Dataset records
►
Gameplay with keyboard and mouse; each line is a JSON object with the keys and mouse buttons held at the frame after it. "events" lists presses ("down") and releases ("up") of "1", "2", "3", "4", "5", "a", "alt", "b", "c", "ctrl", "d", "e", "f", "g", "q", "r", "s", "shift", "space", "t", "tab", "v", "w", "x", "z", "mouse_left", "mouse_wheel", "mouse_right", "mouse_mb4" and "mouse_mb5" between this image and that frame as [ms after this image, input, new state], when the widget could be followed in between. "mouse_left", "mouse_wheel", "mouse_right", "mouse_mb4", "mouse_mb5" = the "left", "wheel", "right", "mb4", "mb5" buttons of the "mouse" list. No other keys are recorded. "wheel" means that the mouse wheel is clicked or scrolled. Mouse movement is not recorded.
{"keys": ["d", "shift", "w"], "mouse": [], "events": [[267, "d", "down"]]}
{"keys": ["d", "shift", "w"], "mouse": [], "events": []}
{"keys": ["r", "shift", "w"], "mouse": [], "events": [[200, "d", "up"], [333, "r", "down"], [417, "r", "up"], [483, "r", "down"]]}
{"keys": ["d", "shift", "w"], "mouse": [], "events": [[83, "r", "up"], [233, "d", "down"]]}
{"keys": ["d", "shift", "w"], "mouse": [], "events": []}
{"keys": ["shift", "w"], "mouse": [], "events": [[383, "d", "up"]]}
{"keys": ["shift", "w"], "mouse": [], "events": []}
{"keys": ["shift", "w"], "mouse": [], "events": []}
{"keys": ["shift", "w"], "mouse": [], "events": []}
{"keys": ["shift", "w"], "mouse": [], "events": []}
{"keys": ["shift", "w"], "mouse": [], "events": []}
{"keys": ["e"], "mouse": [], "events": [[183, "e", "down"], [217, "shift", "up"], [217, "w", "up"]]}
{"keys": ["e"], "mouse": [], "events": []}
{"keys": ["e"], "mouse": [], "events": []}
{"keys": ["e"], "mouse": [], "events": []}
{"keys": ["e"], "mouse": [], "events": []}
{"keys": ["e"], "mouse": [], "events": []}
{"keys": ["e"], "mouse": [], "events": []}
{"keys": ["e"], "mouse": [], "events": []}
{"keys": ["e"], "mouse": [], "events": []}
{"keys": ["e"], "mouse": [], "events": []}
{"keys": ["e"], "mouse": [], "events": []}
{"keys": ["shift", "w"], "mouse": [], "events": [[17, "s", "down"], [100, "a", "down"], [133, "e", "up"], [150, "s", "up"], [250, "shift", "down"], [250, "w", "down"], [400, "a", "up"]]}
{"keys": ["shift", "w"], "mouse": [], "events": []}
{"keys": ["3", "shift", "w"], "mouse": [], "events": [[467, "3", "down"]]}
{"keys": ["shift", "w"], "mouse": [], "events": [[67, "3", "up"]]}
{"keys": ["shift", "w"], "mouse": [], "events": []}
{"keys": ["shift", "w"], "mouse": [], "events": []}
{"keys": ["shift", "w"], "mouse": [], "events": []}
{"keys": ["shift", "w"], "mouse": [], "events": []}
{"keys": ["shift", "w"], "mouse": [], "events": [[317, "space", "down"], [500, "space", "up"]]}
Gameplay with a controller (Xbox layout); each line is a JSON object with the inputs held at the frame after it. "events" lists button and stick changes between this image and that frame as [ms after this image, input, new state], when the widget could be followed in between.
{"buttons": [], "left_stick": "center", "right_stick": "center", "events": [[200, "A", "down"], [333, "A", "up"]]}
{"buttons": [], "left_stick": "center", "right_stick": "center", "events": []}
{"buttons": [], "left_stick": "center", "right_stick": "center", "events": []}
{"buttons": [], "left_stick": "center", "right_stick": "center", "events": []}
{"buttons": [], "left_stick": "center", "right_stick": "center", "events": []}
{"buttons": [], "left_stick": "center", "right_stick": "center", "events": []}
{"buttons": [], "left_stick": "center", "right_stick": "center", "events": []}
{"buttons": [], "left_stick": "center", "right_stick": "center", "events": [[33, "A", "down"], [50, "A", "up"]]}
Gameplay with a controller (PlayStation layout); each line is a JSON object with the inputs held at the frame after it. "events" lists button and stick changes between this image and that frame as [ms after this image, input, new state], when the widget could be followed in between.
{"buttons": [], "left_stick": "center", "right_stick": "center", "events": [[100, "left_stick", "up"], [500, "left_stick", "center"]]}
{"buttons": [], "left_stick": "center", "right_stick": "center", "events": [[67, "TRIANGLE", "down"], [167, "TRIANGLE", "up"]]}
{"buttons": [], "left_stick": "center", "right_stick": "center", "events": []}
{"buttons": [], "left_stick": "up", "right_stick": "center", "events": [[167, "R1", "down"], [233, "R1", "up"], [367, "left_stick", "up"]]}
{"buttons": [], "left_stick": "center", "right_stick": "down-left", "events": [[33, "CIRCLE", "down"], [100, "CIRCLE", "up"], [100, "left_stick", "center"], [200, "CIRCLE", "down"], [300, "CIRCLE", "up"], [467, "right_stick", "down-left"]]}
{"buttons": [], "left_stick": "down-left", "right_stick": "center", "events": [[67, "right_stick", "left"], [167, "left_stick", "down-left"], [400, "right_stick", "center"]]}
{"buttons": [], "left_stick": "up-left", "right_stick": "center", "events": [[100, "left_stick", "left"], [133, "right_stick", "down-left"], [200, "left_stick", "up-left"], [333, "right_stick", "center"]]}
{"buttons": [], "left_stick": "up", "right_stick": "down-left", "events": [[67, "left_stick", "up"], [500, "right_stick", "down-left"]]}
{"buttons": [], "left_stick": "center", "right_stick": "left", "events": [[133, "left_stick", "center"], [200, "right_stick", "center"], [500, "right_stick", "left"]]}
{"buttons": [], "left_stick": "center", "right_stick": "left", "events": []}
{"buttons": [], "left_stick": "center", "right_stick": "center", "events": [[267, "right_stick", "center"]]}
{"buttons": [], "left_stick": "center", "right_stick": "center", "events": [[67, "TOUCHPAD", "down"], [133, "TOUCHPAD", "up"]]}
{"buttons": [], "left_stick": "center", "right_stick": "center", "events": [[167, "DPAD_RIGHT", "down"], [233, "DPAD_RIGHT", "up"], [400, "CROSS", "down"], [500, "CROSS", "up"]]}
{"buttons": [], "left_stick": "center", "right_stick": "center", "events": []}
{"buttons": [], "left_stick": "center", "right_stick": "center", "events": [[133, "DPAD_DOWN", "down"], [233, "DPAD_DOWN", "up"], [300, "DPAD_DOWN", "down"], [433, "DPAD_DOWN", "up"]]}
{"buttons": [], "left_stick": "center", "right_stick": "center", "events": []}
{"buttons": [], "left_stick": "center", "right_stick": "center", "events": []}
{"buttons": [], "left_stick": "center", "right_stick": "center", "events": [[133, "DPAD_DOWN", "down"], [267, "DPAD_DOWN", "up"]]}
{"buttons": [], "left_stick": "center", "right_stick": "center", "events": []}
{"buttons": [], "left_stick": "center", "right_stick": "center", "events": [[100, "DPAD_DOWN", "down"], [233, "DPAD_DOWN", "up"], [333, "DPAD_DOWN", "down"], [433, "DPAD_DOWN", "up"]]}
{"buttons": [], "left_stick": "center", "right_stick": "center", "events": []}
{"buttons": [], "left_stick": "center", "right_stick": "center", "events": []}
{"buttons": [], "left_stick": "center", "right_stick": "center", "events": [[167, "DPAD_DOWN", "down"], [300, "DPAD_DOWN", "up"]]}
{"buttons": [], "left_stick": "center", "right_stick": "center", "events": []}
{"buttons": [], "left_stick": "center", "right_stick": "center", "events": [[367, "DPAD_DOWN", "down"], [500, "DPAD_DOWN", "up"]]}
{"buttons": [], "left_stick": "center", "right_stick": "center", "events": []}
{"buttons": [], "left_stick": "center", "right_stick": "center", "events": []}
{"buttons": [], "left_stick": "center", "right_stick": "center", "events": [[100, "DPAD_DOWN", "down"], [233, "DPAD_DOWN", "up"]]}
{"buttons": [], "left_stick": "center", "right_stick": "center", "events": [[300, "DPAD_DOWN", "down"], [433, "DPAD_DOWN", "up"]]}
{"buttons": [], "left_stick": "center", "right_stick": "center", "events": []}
◄
*EXERCISE OBJECTIVE*
Working through the entries above, copy every line in which "controller" is found.

*WRITTEN ANSWER*
Gameplay with a controller (Xbox layout); each line is a JSON object with the inputs held at the frame after it. "events" lists button and stick changes between this image and that frame as [ms after this image, input, new state], when the widget could be followed in between.
Gameplay with a controller (PlayStation layout); each line is a JSON object with the inputs held at the frame after it. "events" lists button and stick changes between this image and that frame as [ms after this image, input, new state], when the widget could be followed in between.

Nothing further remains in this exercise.